Diplômé de biochimie et de biophysique à Yale, puis passé par l’Institut Pasteur en France, Samuel Levy rêvait de devenir oncologue en intégrant Harvard. Mais c’était sans compter sur son esprit d’entreprendre : au cours de sa deuxième année de médecine, il crée sa propre entreprise de dispositifs médicaux d’aide à la perte de poids, Allurion Technologies, qui sera cotée au Nasdaq et valorisée jusqu’à 500 M$. C’est au début des années 2010 qu’il s’installe en France pour développer son entreprise, se marie avec une Française, prend la double nationalité et rencontre Pierre Moustial avec qui il rédige un Livre Blanc sur la compétitivité des champions de la Tech en France, pour Bpifrance. Cette expérience fait entrevoir au duo des lacunes de financement dans le segment des entreprises de croissance (Growth). « C’est pour combler ce manque que nous avons créé Lauxera avec Alex et Pierre », résume l’associé-fondateur. « Nous pensons que l’avenir de l’industrie du private equity appartient aux spécialistes, capables de connaître leurs sous-secteurs pour dégager suffisamment d’opportunités et de convictions d’investissement, contrairement aux généralistes. »
Avec son expérience d’entrepreneur, Samuel Levy s’intéresse particulièrement au secteur des dispositifs médicaux (produits et logiciels), à l’image de sa participation minoritaire récente (55 M$) dans le Suédois Natural Cycles, dont le logiciel de suivi de la fertilité et de la contraception sur abonnement génère déjà plus de 60 M€ de revenus récurrents annuels auprès de 500 000 clientes. « Mais nous nous intéressons beaucoup aux réactifs et aux consommables qui interviennent dans la fabrication de produits pharmaceutiques et biologiques, ainsi qu’aux logiciels (R&D, réglementaire, etc.) qui servent l’industrie pharma », ajoute-t-il.
Alex Slack, le chaînon américain

Basé à San Francisco, Alex Slack est un maillon essentiel dans la stratégie de Lauxera, qui vise à développer les biotechs européennes en accélérant leur implantation commerciale sur le marché américain.
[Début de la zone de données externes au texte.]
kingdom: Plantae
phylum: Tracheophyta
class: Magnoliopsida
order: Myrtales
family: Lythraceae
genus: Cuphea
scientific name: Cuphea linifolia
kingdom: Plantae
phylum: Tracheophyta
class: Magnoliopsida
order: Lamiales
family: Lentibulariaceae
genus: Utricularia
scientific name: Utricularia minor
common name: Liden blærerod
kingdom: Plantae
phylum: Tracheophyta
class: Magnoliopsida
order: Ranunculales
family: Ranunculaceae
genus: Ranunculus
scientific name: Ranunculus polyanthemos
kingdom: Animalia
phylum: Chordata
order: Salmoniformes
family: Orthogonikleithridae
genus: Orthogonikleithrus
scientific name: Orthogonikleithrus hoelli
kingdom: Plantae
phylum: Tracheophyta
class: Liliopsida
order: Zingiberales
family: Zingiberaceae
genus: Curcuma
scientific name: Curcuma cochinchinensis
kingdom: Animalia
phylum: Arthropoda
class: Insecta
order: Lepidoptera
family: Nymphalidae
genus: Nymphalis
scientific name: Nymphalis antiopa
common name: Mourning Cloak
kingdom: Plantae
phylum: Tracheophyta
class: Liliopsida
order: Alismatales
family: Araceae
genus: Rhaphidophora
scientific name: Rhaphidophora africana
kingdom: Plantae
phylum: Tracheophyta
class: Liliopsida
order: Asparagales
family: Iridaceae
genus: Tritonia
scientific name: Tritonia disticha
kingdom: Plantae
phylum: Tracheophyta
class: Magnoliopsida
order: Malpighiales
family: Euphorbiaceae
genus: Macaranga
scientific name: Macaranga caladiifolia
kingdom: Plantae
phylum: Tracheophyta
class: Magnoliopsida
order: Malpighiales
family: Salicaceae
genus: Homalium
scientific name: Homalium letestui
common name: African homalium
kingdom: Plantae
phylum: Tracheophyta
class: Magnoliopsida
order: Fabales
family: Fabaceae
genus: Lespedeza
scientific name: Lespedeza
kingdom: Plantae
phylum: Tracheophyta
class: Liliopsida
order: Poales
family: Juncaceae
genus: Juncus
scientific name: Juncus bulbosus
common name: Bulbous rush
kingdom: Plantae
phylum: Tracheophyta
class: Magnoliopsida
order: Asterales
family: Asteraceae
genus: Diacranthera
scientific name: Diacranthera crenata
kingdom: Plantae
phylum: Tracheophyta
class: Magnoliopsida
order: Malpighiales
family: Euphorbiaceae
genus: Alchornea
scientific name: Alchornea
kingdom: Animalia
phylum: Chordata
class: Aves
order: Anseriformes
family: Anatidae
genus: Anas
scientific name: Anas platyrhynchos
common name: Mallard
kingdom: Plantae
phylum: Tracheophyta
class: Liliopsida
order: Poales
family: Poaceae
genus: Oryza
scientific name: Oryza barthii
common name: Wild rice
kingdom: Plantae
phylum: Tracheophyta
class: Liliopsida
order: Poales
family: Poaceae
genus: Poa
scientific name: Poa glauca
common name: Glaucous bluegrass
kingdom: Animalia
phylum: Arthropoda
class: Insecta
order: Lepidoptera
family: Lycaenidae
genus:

C’est chez McKinsey, au début de sa carrière, que ce diplômé d’Harvard se lie avec Samuel Levy, qui l’approchera dix ans plus tard pour cofonder Lauxera Capital Partners. « C’était une opportunité unique de travailler avec Samuel et Pierre, et, en tant qu’investisseur, de devenir entrepreneur à mon tour », sourit-il.
Après une décennie à investir dans la santé, d’abord chez Maverick Capital, puis chez Jackson Square Partners, l’Américain apporte sa fine connaissance des besoins des grands groupes pharmaceutiques et sa vision panoramique « pioches et piolets » du marché. « Je me concentre beaucoup sur les outils et services qui favorisent la recherche et la fabrication de nouveaux médicaments, à l’image de notre investissement de 17 M€, mi-2023, dans le Suédois BioLamina, dont les réactifs permettent de produire des cellules souches utilisées dans les thérapies cellulaires contre Parkinson ou le diabète, illustre-t-il. Dans tous les cas, il faut que les innovations répondent à des besoins cliniques cohérents, solides et visibles sur le long terme. » Outre ce poste de vigie, Alex Slack assure également, depuis San Francisco, un rôle majeur de coordination (partenariats, recrutements, etc.) avec l’écosystème américain.